1. Start by drawing a free-body diagram for each object.
- For the object with mass m1 (resting on the table), the only force acting on it is the tension in the cable.
- For the hanging object with mass m2, the forces acting on it are the tension in the cable and the force of gravity.
2. Write the equations for the net force on each object.
- For the object with mass m1, the net force is equal to the tension T:
ΣF1 = T = m1a (equation 1)
- For the hanging object with mass m2, the net force is the difference between the tension T and the force of gravity:
ΣF2 = T - m2g = m2a (equation 2)
(Note: g is the acceleration due to gravity, approximately 9.8 m/s²)

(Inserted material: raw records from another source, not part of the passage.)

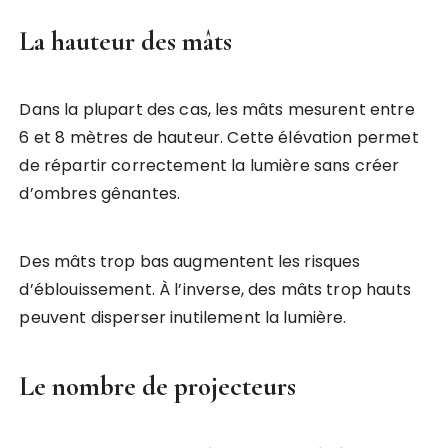
La hauteur des mâts
Dans la plupart des cas, les mâts mesurent entre
6 et 8 mètres de hauteur. Cette élévation permet
de répartir correctement la lumière sans créer
d’ombres gênantes.
Des mâts trop bas augmentent les risques
d’éblouissement. À l’inverse, des mâts trop hauts
peuvent disperser inutilement la lumière.
Le nombre de projecteurs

3. Solve the system of equations.
- Substitute equation 1 into equation 2 to eliminate the tension T:
T - m2g = m2a
Substituting T = m1a:
m1a - m2g = m2a
- Rearrange the equation to solve for the acceleration a:
a = m2g / (m1 + m2) (equation 3)
4. Substitute the given values into equation 3 to calculate the acceleration.

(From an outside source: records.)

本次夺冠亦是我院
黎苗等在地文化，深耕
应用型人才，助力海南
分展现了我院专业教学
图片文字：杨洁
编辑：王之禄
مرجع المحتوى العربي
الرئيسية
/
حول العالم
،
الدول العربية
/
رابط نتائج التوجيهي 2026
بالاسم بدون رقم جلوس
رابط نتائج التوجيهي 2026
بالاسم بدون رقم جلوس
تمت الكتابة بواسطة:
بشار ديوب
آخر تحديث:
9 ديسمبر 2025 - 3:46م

- m1 = 5.00 kg, m2 = 10.0 kg, g = 9.8 m/s²
- Plug in the values:
a = (10.0 kg)(9.8 m/s²) / (5.00 kg + 10.0 kg)
- Calculate the acceleration:
a ≈ 6.53 m/s²
5. Calculate the tension in the cable using equation 1.
- Plug in the values:
T = (5.00 kg)(6.53 m/s²)
- Calculate the tension:
T ≈ 32.7 N
So, the acceleration of each object is approximately 6.53 m/s², and the tension in the cable is approximately 32.7 N.